» **WORK TO BE COMPLETED**
Whatever runs from the line with "In the text, we" to the end of the records below must be copied exactly, with nothing else included.

(EXERCISE MATERIAL begins)

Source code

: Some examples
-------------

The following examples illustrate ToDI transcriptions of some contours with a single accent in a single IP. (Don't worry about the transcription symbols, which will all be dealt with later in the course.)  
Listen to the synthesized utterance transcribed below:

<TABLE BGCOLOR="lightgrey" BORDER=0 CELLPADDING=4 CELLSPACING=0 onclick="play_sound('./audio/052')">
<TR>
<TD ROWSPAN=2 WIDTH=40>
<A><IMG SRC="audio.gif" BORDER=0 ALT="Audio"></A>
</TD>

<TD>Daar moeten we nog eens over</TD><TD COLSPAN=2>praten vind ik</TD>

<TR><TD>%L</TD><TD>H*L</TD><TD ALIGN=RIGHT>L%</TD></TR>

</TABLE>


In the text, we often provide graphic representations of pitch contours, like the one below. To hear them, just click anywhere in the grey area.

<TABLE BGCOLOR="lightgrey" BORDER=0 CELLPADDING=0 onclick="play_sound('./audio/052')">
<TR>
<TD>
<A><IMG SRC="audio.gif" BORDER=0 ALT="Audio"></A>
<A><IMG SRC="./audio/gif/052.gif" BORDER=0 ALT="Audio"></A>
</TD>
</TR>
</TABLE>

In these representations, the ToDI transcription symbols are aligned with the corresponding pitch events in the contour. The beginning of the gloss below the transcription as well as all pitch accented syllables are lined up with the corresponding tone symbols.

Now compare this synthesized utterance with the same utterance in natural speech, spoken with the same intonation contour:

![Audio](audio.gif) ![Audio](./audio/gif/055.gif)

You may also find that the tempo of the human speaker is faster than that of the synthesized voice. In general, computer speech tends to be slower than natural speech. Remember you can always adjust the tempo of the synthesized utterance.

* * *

(EXERCISE MATERIAL ends)

» **SOLUTION TO THE PROBLEM**
In the text, we often provide graphic representations of pitch contours, like the one below. To hear them, just click anywhere in the grey area.

<TABLE BGCOLOR="lightgrey" BORDER=0 CELLPADDING=0 onclick="play_sound('./audio/052')">
<TR>
<TD>
<A><IMG SRC="audio.gif" BORDER=0 ALT="Audio"></A>
<A><IMG SRC="./audio/gif/052.gif" BORDER=0 ALT="Audio"></A>
</TD>
</TR>
</TABLE>

In these representations, the ToDI transcription symbols are aligned with the corresponding pitch events in the contour. The beginning of the gloss below the transcription as well as all pitch accented syllables are lined up with the corresponding tone symbols.

Now compare this synthesized utterance with the same utterance in natural speech, spoken with the same intonation contour:

![Audio](audio.gif) ![Audio](./audio/gif/055.gif)

You may also find that the tempo of the human speaker is faster than that of the synthesized voice. In general, computer speech tends to be slower than natural speech. Remember you can always adjust the tempo of the synthesized utterance.

* * *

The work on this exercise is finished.